For Weekend luddite: I'd like to talk about how to resist the encroaches of computers cropping up everywhere. You can't make a phone call or listen to a song without grabbing some kind of computer. It's harder but maybe therefore way more important to be a weekend luddite than ever. But how exactly do you deal with this? When there's a computer in your pocket, around your wrist, in your car, when you turn on the TV?

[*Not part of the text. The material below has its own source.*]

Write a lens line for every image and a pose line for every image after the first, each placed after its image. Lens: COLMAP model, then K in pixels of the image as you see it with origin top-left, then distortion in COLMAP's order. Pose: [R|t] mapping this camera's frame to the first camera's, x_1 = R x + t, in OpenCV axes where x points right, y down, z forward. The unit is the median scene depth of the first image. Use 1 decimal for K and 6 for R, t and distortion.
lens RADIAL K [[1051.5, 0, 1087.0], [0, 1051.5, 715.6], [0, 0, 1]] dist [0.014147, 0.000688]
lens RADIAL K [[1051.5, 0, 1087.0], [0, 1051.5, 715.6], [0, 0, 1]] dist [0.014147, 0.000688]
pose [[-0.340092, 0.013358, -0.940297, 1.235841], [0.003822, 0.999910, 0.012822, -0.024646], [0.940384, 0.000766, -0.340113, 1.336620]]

For urban ranger: advances in technology have entered into this sphere as well. There are a million devices now that will track your steps, stairs climbed, and what not. Devices you already have for completely different purposes may be tracking this information as well, without you even knowing. There's a whole movement of people who are [hugely] excited about this stuff, the quantified self, they call it, their vision of what they're aiming for. How does an urban ranger of the old school respond to this? Does he embrace it, make use of it, or stand aloof from it as base and unpoetical and unworthy of his high calling.

For glass ceiling: what do do if it's working brilliantly for its indented purpose of eliminating outright drunkenness, but you're worried that you're brushing against the ceiling a little too often, that you're consistently drinking a little too much, even if you no longer have over the top benders like you used to. Should one tweak glass ceiling to guard against this lesser evil too, and if so, how?

I also have some thoughts on that wonderful, bestselling book on tidiness by Marie Kondo, The Life-Changing Magic of Tidying Up: The Japanese Art of Decluttering and Organizing." Besides being interesting in itself, for the tidiness stuff, it revealed to me a limitation of the habit oriented mindset that's so central to everyday systems that I think it's important to at least be aware of.

But for now I'll leave you to ponder the story of Einstein's soup. Not an everyday system exactly, but a bit of wisdom with very practical applications, I think. Thanks for listening, and more soon.